Beto O'Rourke has registered 1.8 million new voters in the past 4 years in the state of Texas, 300k of those were registered in the past 2 weeks. Beto lost Texas by 200k votes.
And so far, TX has been killing it in terms of early-voting. About 75%(!!) turnout so far than what they had in 2016. And we still have 11 days left to go before E-day. Biggest turnout percentage in the entire country so far.
One of the best democratic candidates ever, Barack Obama, couldn’t win Texas.
He won Florida twice. Biden doesn’t have Obama’s charisma, so he basically has to bet on Trump frustration to carry Florida.
This election is a total question of Trump exhaustion. If people are exhausted from him then we’ll see the toss ups turn blue. If people are more frustrated with lockdowns, riots, protests, race coming to the surface in America (a lot of people don’t like that it’s being exposed and talked about), immigration, then toss ups go red.
I don’t think the pollsters probing for ‘Did Trump handle coronavirus well’ is the right thing to ask, mainly because I don’t think likely right-wing voters fault him. The same way they didn’t fault him for any of his access-Hollywood tapes, etc.

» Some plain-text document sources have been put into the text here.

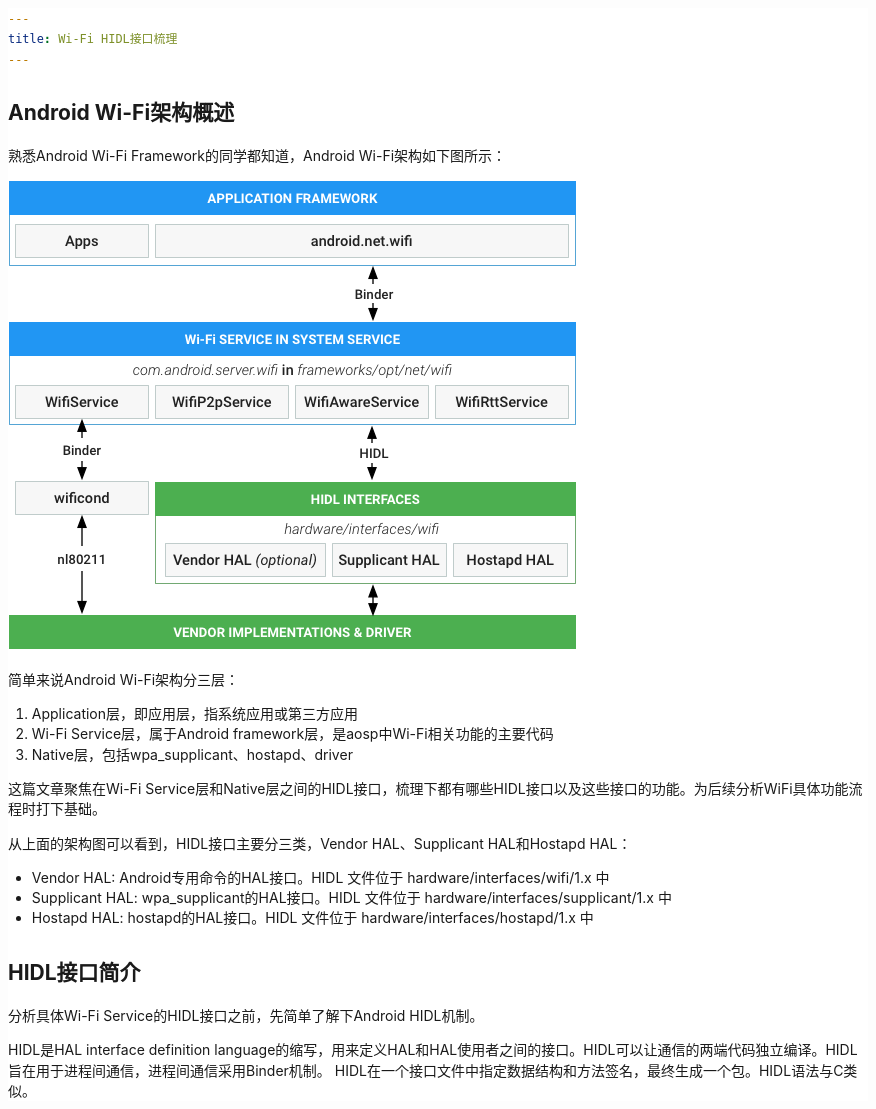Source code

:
 ```yaml
---
title: Wi-Fi HIDL接口梳理
---
```

## Android Wi-Fi架构概述

熟悉Android Wi-Fi Framework的同学都知道，Android Wi-Fi架构如下图所示：

![wifi-arch](/assets/image/2020/05/15/wifi-arch.png)


简单来说Android Wi-Fi架构分三层：
1. Application层，即应用层，指系统应用或第三方应用
2. Wi-Fi Service层，属于Android framework层，是aosp中Wi-Fi相关功能的主要代码
3. Native层，包括wpa_supplicant、hostapd、driver

这篇文章聚焦在Wi-Fi Service层和Native层之间的HIDL接口，梳理下都有哪些HIDL接口以及这些接口的功能。为后续分析WiFi具体功能流程时打下基础。

从上面的架构图可以看到，HIDL接口主要分三类，Vendor HAL、Supplicant HAL和Hostapd HAL：

- Vendor HAL: Android专用命令的HAL接口。HIDL 文件位于 hardware/interfaces/wifi/1.x 中
- Supplicant HAL: wpa_supplicant的HAL接口。HIDL 文件位于 hardware/interfaces/supplicant/1.x 中
- Hostapd HAL: hostapd的HAL接口。HIDL 文件位于 hardware/interfaces/hostapd/1.x 中

## HIDL接口简介
分析具体Wi-Fi Service的HIDL接口之前，先简单了解下Android HIDL机制。

HIDL是HAL interface definition language的缩写，用来定义HAL和HAL使用者之间的接口。HIDL可以让通信的两端代码独立编译。HIDL旨在用于进程间通信，进程间通信采用Binder机制。
HIDL在一个接口文件中指定数据结构和方法签名，最终生成一个包。HIDL语法与C类似。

They are more likely to fault social welfare, crime, wealth redistribution, immigration, globalization - the same way they did in 2016. If they aren’t overwhelmed by Trump’s aggressiveness, then why would anything have changed in 2020? Just because the age 15-30 crowd on Reddit and the media lean one way doesn’t mean things actually changed in peoples minds.
> I don’t think the pollsters probing for ‘Did Trump handle coronavirus well’ is the right thing to ask, mainly because I don’t think likely right-wing voters fault him.
We have polls to test this, and while it shows Republicans generally thing Trump can do no wrong, lots of independents think the response has been bad. And some of these are right wing voters, because the 57% who disapprove given the question "Do Americans approve of Trump’s response to the coronavirus crisis?" is much higher than his generall disapproval rate.
But I also think that Texas going for Biden is very small: Trump is still leading by 2% or so by official polls. Its important to push Texas a little bit since there's a chance for victory.
In the most likely event: Texas goes red (as it has gone for the past several decades), and we're left wondering about Florida, Ohio, and Pennsylvania as usual.
If Florida has an insurmountable lead on election night (like 5% or something), then Biden probably wins. But if its a 2% differential (too close to call by the media, and a serious counting effort starts to take place), like is currently projected in the polls, then Florida could very well drag out this election for a week or longer. Just like back in 2000.